Forward-Looking Statements
This Current Report on Form 8-K includes "forward-looking statements" within the
meaning of the "safe harbor" provisions of the Private Securities Litigation
Reform Act of 1995. The Company's, DraftKings' and SBT's actual results may
differ from their expectations, estimates and projections and consequently, you
should not rely on these forward looking statements as predictions of future
events. Words such as "expect," "estimate," "project," "budget," "forecast,"
"anticipate," "intend," "plan," "may," "will," "could," "should," "believes,"
"predicts," "potential," "continue," and similar expressions are intended to
identify such forward-looking statements. These forward-looking statements are
not guarantees of future performance, conditions or results, and involve a
number of known and unknown risks, uncertainties, assumptions and other
important factors, many of which are outside the Company's, DraftKings' or SBT's
control, that could cause actual results or outcomes to differ materially from
those discussed in the forward-looking statements. Important factors, among
others, that may affect actual results or outcomes include the inability to
complete the Business Combination (including due to the failure to receive
required shareholder approvals, failure to receive approvals or other
determinations from certain gaming regulatory authorities, or the failure of
other closing conditions); potential adverse effects of the ongoing global
coronavirus (COVID-19) pandemic; the inability to recognize the anticipated
benefits of the proposed Business Combination; the inability to obtain or
maintain the listing of the shares of the post-business combination company
("New DraftKings") on Nasdaq following the Business Combination; costs related
to the Business Combination; the risk that the Business Combination disrupts
current plans and operations as a result of the announcement and consummation of
the Business Combination; New DraftKings' ability to manage growth; New
DraftKings' ability to execute its business plan and meet its projections;
potential litigation involving the Company, DraftKings, SBT, or after the
closing, New DraftKings; changes in applicable laws or regulations, particularly
with respect to gaming, and general economic and market conditions impacting
demand for DraftKings or SBTech products and services, and in particular
economic and market conditions in the media/entertainment/gaming/software
industry in the markets in which DraftKings and SBTech operate; and other risks
and uncertainties indicated from time to time in the proxy statement/prospectus
relating to the Business Combination, including those under "Risk Factors"
therein, and in the Company's and/or New DraftKings' other filings with the SEC.

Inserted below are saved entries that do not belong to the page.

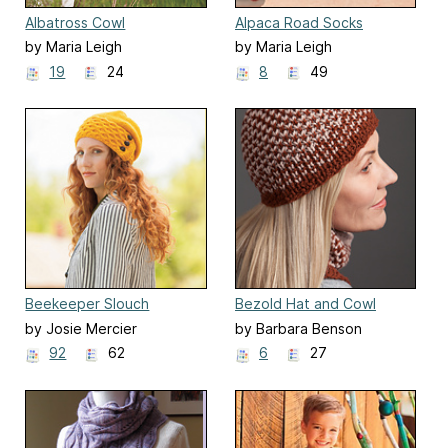
Albatross Cowl
Alpaca Road Socks
by Maria Leigh
by Maria Leigh
19
24
8
49
Beekeeper Slouch
Bezold Hat and Cowl
by Josie Mercier
by Barbara Benson
92
62
6
27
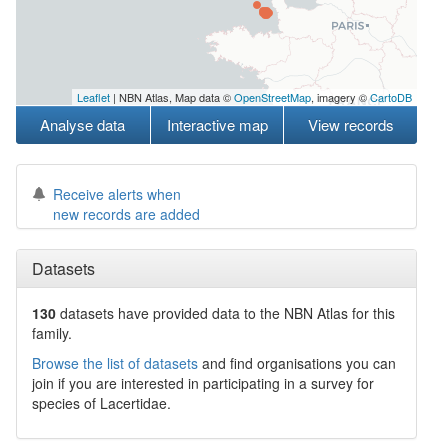
Leaflet
| NBN Atlas, Map data ©
OpenStreetMap
, imagery ©
CartoDB
Analyse data
Interactive map
View records
Receive alerts when
new records are added
Datasets
130
datasets have
provided data to the NBN Atlas for this
family.
Browse the list of datasets
and find organisations you can
join if you are interested in participating in a survey for
species of
Lacertidae
.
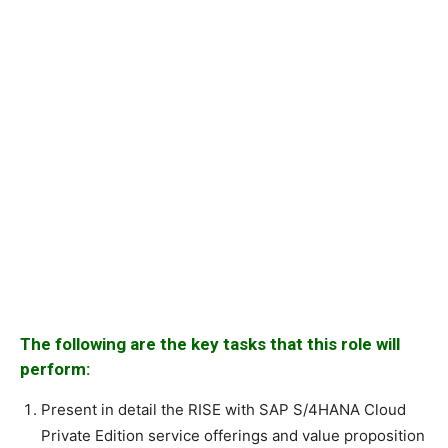
The following are the key tasks that this role will
perform:
Present in detail the RISE with SAP S/4HANA Cloud
Private Edition service offerings and value proposition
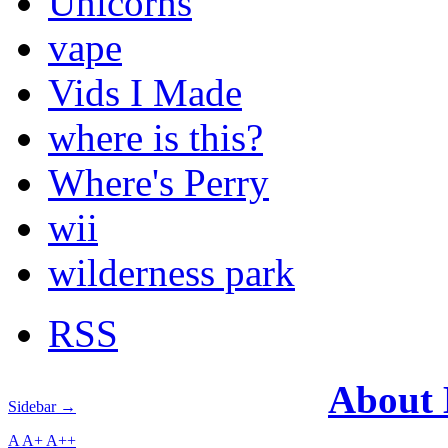
Unicorns
vape
Vids I Made
where is this?
Where's Perry
wii
wilderness park
RSS
About
Sidebar →
A
A+
A++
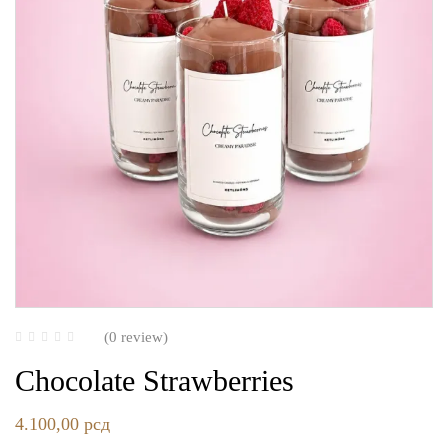
(0 review)
Chocolate Strawberries
4.100,00
рсд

None of the Company, DraftKings or SBTech undertakes any obligation to update or
revise any forward-looking statements, whether as a result of new information,
future events or otherwise, except as required by law.
No Offer or Solicitation
This Current Report on Form 8-K shall not constitute a solicitation of a proxy,
consent or authorization with respect to any vote in any jurisdiction in respect
of the Business Combination. This Current Report on Form 8-K shall also not
constitute an offer to sell or the solicitation of an offer to buy any
securities, nor shall there be any sale of securities in any states or
jurisdictions in which such offer, solicitation or sale would be unlawful prior
to registration or qualification under the securities laws of any such
jurisdiction. No offering of securities shall be made except by means of a
prospectus meeting the requirements of section 10 of the Securities Act.
Item 9.01. Financial Statements and Exhibits.
(d) Exhibits.
Exhibit
Number Description
99.1 Press Release, dated April 9, 2020.